Japan has reported its largest current account surplus in 18 months for September, thanks to a positive swing in the trade balance and significant gains from overseas investments, according to data from the Ministry of Finance (MOF).
The current account surplus for September reached 2.72 trillion yen ($18.03 billion), slightly below the economists' median forecast of 3.0 trillion yen from a Reuters poll. This marks the eighth consecutive month of a surplus, underscoring Japan's efforts to maintain a robust economic position.
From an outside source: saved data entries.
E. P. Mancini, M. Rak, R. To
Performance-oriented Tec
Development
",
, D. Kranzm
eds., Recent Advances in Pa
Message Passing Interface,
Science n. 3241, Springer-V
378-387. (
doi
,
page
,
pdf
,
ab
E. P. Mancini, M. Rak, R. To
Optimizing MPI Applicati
In recent times, Japan's current account has faced challenges, primarily due to high energy costs and a weak yen, impacting the nation's heavy reliance on fuel and raw material imports. Furthermore, Japan's status as an export powerhouse has dwindled over the years, partly due to the relocation of production by companies to overseas locations. As a result, Japan has increasingly turned to overseas investment as a significant source of earnings.
Analyzing the current account data, it becomes apparent that the primary income surplus generated from Japan's direct investment and portfolio investment amounted to approximately 3 trillion yen in September. This figure overshadowed the trade surplus, which stood at 341 billion yen.
For the first half of the fiscal year, Japan posted a record current account surplus of 12.7 trillion yen. Primary income gains played a pivotal role, amounting to around 18.4 trillion yen, surpassing the trade deficit of 1.4 trillion yen.
This data reflects Japan's ongoing efforts to maintain a competitive economic position and navigate the challenges posed by global economic dynamics.